Chevron replaced more than 150% of the reserves it produced during 2017, led by several production milestones. Chevron began its first liquefied natural gas (LNG) shipments in Australia from the third train at the Gorgon project and the first train at Wheatstone.

“Reserve replacement is a real success story,” Wirth said. In the past five years, Chevron has added “about 400 million more barrels than we produced and divested. Our reserve replacement ratio was 155% in 2017 and 107% over the last five years.”

Chevron’s reserves to production ratio “stands at a healthy 11.7, demonstrating the strength and sustainability of our business,” he added.

Last year the Permian was the largest contributor to reserves additions, and where Chevron continues to lower its cost structure.

“As we continue to ramp up our rig fleet, we are confident this pattern should continue,” he said. “Importantly, we expect that our 2018 production will continue to grow by 4-7%, driven primarily by Australian LNG and the acceleration of development activities in the Permian, where investment economics continue to improve.”

Chevron now is running 16 operated rigs in the Permian and it plans to end this year with 20 company operated rigs. “And in support of our development program, we are currently employing six pressure pumping crews,” said Wirth.

Last year Chevron added more than 60,000 acres to its legacy Permian acreage through various swaps, joint ventures, farmouts and sales, said the CEO. The transactions not only improve capital efficiency and create value by consolidating land positions, but they allow longer laterals and other infrastructure efficiencies.

“Last year’s transactions enabled nearly 600 additional long laterals to be added to our well inventory,” Wirth said. “We intend to continue this activity to consolidate our land positions and optimize the value of our future developments.”

During the final three months of 2017, Chevron earned $3.1 billion ($1.64/share), compared with $415 million (22 cents) in 4Q2016. U.S. tax reform reaped a $2.02 billion benefit. Revenues increased to $36 billion from $30 billion.

Full-year 2017 earnings were $9.2 billion ($4.85/share), versus a year-ago loss of $497 million (minus 27 cents).

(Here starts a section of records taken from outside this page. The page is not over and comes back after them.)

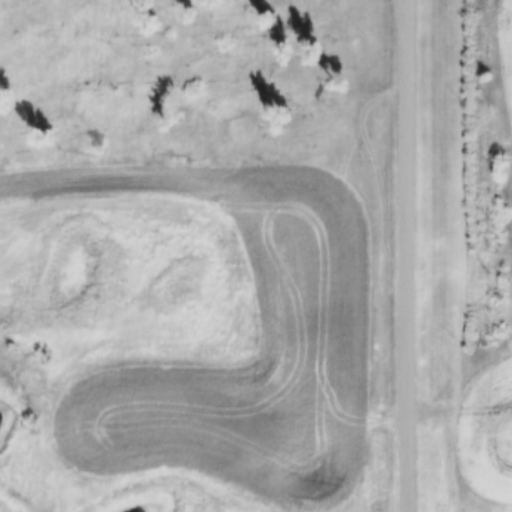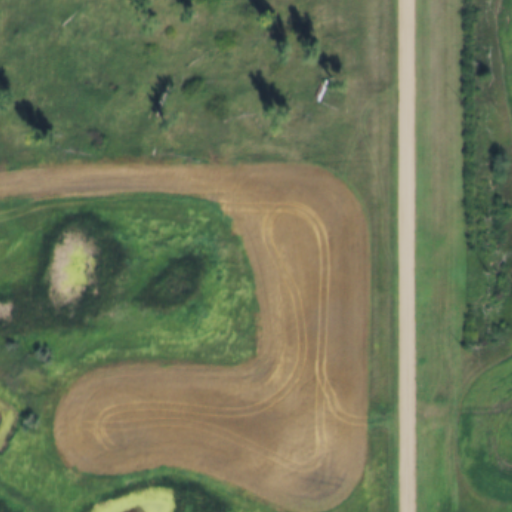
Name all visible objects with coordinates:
road: (405, 256)
crop: (235, 336)
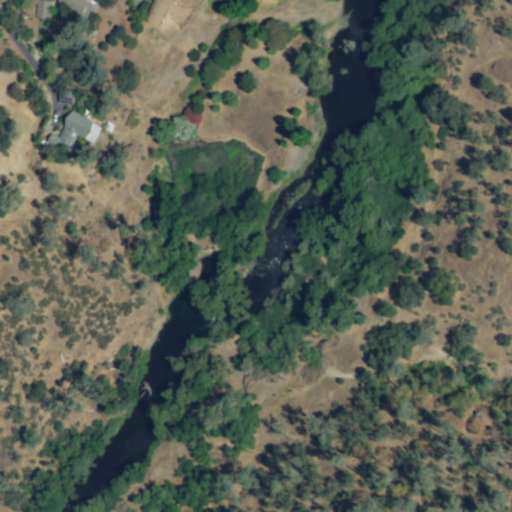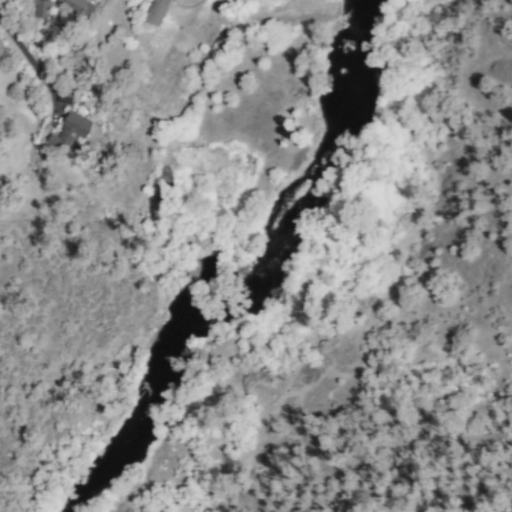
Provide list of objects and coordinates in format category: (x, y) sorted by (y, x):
building: (76, 6)
building: (80, 6)
building: (42, 9)
building: (158, 10)
road: (27, 62)
building: (68, 97)
building: (78, 131)
building: (74, 132)
river: (247, 264)
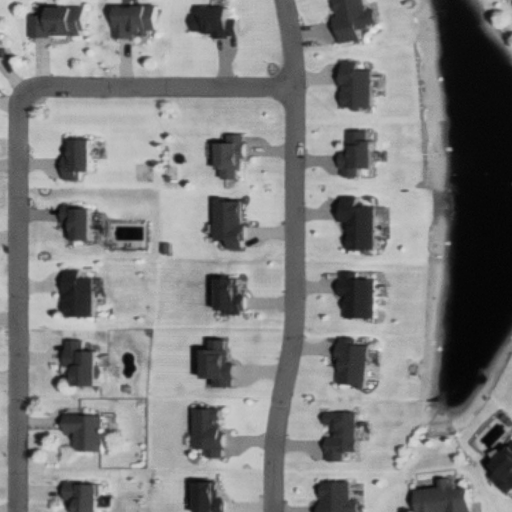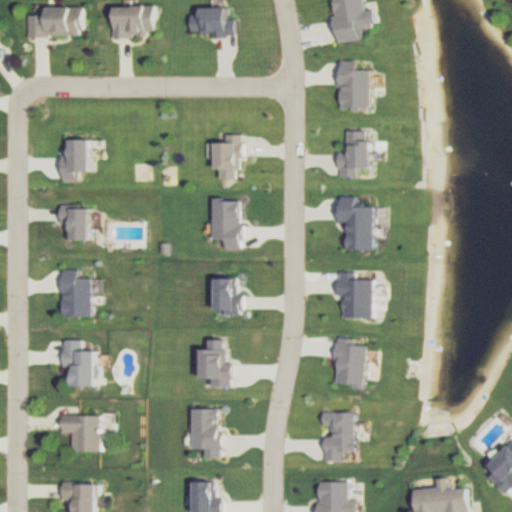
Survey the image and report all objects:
building: (353, 19)
building: (136, 21)
building: (61, 22)
building: (216, 23)
building: (1, 37)
building: (356, 86)
road: (158, 87)
building: (358, 154)
building: (232, 156)
building: (79, 160)
building: (80, 222)
building: (230, 223)
building: (360, 224)
road: (295, 256)
building: (79, 295)
building: (358, 296)
building: (230, 297)
road: (19, 302)
building: (353, 362)
building: (83, 364)
building: (219, 365)
building: (209, 431)
building: (87, 432)
building: (341, 435)
building: (504, 472)
building: (84, 496)
building: (209, 498)
building: (337, 498)
building: (443, 498)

Worldwide production was 2.74 million boe/d net in 4Q2017, nearly flat year/year. Full-year output averaged 2.73 million boe/d, up from 2016 output of 2.59 million boe/d.

U.S. upstream operations earned $3.69 billion in the final period, versus 4Q2016 profits of $121 million.

Net U.S. production of 671,000 boe/d was down 11,000 boe/d year/year. Production increases from the Permian Basin and the base business in the Gulf of Mexico were more than offset by the impact of asset sales of 57,000 boe/d, normal field declines, higher downtime and hurricane effects in the Gulf of Mexico.

The net liquids component of U.S. production in 4Q2017 increased 2% to 518,000 b/d, while net natural gas production decreased 12% to 920 MMcf/d, primarily from asset sales.